Moving on from the light itself, the duration is fine. Floating plants would help here. Water Sprite, Tropical Frogbit, Water Lettuce are three good floaters. These will reduce the light thus impeding algae, and they are incredible "ammonia sinks" because of their high uptake of nutrients including ammonia. This should not harm the lower plants, but it can again thwart algae.

Now to the fertilizers. These products came up on another thread earlier today, so I had a look at them then. The TNC Complete seems OK, my only concern is it does have phosphates and nitrate in it. Neither will really help plants, but both again encourage algae. There is never a shortage of phosphates in an aquarium because the fish foods contain all the plants will ever need in a natural or low-tech planted system. And nitrate is not needed because plants prefer ammonia/ammonium as their nitrogen source, and they take up a lot of this. The TNL Lite has everything except these two, so that might be worth looking for.

The TNC Plugs are probably worth getting for the swords (left rear) and Vallisneria (right side) especially. Both of these [plants are heavy feeders, and from my experience they really benefit from direct substrate tab fertilizers. I use the Seachem Flourish Tabs, but the TNC Plugs seem similar and for all I know may be just as good. The thing I also like about the Flourish Tabs is that they do not leech nutrients into the water column, which means algae cannot use them. The TNC Plugs may or may not be similar, they do say the nutrients are released over six months to the plants' roots. Up to you which, but I certainly recommend substrate tab/plug fertilizer for these two plants, well worth it.

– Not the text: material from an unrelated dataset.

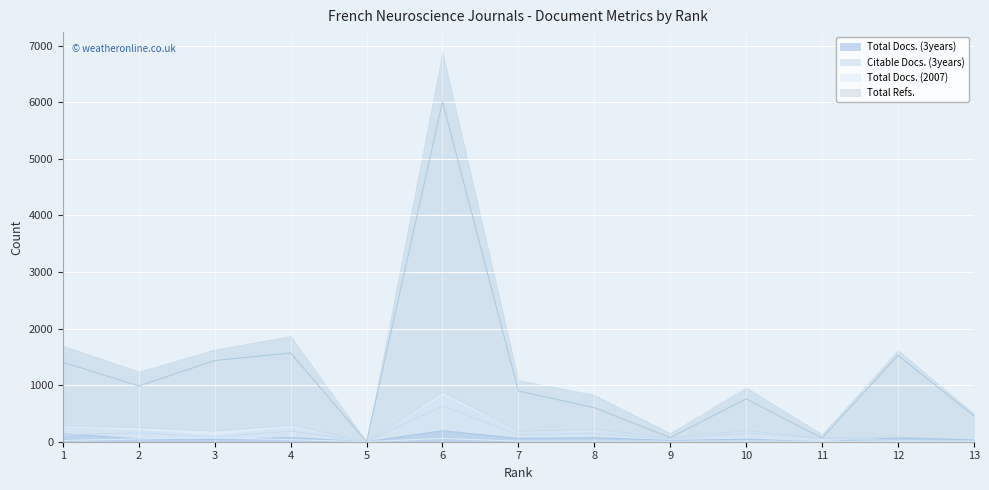

Where is Citable Docs. (3years) nearest to the value 315?

4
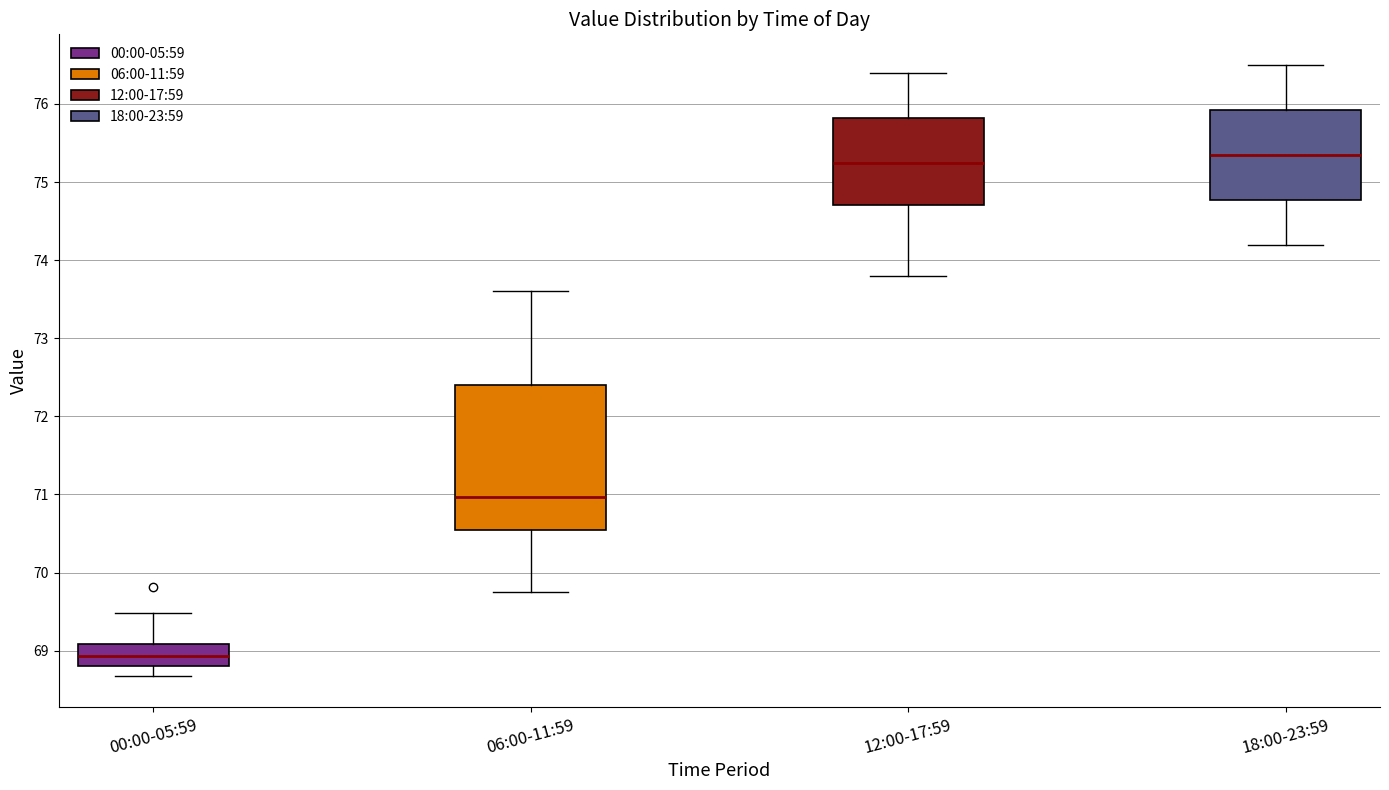

Where does the upper whisker of the box for 12:00-17:59 end on the y-axis? The values are not printed on the chart, so give them approximately, as read against the axis.

76.4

Last the TNC Carbon...do not use this. It is 2% Gluteraldahyde (and water), and Seachem's Flourish Excel and API's CO2 Booster also contain this highly toxic disinfectant. It is used in hospitals to disinfect surgical instruments, in embalming fluid, in ships ballasts to kill bacteria...this does not belong in a fish tank. It does over time impact fish. There is CO2 continually being produced in any fish tank, not just from the respiration of fish, plants and many bacteria species, but primarily the breakdown of organics in the substrate. With your light on six hours, you should not run out of CO2 in that time frame.